----- Records supplied -----
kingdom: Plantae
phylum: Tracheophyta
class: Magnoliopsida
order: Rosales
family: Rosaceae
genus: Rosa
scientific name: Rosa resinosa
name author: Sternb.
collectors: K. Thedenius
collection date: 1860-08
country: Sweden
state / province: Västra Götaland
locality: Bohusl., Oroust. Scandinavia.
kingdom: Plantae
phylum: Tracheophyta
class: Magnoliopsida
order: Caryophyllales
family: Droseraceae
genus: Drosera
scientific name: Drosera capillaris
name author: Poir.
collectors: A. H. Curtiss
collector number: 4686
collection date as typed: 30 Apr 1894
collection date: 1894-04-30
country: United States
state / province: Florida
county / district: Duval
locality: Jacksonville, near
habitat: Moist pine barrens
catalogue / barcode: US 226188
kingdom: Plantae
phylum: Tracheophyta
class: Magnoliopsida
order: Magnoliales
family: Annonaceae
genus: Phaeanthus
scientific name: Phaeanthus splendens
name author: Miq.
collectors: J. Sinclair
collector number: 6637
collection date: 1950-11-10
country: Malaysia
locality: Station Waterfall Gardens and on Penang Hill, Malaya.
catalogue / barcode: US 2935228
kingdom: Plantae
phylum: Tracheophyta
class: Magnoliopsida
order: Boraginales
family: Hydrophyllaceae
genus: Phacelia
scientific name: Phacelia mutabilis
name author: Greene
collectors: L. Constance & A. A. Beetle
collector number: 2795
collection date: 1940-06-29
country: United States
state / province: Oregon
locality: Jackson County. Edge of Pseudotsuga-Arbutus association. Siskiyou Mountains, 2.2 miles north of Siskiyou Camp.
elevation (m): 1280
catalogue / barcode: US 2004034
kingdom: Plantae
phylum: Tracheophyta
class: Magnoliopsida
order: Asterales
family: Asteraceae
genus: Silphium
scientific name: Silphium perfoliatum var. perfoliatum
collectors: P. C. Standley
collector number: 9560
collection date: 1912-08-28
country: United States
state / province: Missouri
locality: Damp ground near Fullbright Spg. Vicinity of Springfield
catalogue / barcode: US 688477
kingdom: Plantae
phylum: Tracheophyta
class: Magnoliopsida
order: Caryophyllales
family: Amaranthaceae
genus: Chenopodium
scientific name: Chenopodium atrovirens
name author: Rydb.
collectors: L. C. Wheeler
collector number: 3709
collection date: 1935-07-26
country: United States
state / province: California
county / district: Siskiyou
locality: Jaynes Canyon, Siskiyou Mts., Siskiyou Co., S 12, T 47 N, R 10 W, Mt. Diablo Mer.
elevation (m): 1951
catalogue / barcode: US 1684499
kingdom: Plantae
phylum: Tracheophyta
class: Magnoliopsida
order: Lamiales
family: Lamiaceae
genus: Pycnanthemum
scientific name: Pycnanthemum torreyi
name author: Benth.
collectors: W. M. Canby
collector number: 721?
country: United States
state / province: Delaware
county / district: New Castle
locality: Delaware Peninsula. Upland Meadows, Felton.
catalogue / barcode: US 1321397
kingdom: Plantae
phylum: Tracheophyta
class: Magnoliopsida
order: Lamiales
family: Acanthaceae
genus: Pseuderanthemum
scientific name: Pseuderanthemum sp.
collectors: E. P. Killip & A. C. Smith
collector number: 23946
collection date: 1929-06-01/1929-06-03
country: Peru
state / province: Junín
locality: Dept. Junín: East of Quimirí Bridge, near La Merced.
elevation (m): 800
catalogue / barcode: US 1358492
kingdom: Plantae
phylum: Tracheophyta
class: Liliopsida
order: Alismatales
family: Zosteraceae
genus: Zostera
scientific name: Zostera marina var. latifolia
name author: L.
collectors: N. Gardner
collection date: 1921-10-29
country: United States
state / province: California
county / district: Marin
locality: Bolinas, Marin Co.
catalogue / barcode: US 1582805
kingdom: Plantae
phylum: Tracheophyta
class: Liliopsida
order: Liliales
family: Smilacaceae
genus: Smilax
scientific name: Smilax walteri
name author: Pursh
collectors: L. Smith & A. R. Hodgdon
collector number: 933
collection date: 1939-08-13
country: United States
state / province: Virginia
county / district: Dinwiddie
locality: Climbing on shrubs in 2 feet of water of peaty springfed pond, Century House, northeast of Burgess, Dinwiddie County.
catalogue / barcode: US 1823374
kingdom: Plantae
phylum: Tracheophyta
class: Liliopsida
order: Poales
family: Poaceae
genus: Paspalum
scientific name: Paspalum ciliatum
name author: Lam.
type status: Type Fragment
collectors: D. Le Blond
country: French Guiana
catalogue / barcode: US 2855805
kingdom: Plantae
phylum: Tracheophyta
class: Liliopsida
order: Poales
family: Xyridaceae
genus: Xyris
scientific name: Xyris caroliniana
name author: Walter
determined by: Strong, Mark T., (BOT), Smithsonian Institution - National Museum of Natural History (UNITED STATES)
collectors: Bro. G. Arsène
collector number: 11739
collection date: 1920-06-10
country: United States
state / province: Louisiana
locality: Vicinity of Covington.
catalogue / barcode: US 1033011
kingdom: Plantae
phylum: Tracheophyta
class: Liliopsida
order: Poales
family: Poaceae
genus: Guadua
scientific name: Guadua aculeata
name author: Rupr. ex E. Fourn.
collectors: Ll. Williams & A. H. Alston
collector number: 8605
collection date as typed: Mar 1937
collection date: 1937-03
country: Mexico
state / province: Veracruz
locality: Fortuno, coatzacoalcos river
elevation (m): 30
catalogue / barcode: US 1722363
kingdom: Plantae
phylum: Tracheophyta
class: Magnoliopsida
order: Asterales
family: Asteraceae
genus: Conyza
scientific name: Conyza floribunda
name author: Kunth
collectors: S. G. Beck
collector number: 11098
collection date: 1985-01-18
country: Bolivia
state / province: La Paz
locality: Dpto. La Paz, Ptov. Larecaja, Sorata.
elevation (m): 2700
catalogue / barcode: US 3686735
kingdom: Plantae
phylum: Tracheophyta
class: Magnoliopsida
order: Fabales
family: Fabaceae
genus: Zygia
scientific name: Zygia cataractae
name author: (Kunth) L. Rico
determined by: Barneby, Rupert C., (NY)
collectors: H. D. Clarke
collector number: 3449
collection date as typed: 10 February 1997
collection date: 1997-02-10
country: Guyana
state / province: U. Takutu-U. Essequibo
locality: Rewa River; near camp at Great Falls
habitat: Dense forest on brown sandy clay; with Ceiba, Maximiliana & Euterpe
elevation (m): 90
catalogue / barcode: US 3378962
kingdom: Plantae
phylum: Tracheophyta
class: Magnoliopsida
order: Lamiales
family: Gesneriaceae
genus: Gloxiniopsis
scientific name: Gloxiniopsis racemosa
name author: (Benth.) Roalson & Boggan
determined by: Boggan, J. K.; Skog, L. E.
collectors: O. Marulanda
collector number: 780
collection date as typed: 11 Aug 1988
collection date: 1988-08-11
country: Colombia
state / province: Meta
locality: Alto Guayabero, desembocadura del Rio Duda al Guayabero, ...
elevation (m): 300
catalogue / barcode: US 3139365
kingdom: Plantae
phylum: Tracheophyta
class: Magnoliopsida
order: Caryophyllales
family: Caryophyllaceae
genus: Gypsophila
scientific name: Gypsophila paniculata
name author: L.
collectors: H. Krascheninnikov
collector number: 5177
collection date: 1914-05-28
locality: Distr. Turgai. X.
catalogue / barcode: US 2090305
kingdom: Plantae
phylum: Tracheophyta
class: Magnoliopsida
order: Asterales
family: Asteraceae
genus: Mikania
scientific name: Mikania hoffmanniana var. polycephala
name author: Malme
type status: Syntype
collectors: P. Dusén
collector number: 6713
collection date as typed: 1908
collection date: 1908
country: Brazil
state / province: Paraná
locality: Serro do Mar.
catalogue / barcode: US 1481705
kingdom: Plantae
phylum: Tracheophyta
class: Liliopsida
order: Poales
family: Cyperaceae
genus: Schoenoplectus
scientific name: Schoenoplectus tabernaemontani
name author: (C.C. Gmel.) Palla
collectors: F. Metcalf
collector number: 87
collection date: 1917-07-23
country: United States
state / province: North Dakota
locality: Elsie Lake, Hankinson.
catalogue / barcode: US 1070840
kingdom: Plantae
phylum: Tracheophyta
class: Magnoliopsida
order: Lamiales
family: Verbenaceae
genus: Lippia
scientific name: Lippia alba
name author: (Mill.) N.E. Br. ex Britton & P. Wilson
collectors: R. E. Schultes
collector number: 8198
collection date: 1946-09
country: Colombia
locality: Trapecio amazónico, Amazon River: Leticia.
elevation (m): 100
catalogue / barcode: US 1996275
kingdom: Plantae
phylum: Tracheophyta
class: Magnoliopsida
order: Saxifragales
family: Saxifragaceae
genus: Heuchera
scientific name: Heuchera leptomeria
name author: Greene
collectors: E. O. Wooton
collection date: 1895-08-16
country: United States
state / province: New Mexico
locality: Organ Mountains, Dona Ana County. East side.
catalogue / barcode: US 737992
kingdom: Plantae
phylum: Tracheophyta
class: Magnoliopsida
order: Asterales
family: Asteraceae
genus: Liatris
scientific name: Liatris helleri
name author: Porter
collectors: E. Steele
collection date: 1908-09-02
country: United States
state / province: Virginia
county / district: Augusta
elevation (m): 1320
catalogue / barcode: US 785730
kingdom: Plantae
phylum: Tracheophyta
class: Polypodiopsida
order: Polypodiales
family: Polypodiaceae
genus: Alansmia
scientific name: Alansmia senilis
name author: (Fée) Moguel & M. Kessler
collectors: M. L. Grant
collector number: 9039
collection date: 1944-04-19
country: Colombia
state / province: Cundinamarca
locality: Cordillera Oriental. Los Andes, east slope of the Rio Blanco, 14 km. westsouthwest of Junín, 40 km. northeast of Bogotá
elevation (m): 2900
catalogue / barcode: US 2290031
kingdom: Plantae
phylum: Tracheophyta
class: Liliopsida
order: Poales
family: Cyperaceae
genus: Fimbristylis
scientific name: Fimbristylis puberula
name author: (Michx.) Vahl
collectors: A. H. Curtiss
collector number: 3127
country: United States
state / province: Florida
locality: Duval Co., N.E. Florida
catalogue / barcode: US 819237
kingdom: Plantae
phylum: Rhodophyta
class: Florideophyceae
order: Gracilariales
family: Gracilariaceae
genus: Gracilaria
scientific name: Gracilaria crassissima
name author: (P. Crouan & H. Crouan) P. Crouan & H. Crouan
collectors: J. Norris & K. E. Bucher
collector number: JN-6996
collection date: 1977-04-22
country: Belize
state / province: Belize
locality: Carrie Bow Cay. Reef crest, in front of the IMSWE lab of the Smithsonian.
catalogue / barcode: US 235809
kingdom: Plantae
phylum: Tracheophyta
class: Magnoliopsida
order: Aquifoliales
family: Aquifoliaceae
-----
--- Stated task ---
Can you format the stretch of the items above that opens with the line containing "name author: (C.C. Gmel.) Palla" and closes with the line containing "name author: (Mill.)", both of those lines included, as a numbered list with no blank lines?

--- Expected output ---
1. name author: (C.C. Gmel.) Palla
2. collectors: F. Metcalf
3. collector number: 87
4. collection date: 1917-07-23
5. country: United States
6. state / province: North Dakota
7. locality: Elsie Lake, Hankinson.
8. catalogue / barcode: US 1070840
9. kingdom: Plantae
10. phylum: Tracheophyta
11. class: Magnoliopsida
12. order: Lamiales
13. family: Verbenaceae
14. genus: Lippia
15. scientific name: Lippia alba
16. name author: (Mill.) N.E. Br. ex Britton & P. Wilson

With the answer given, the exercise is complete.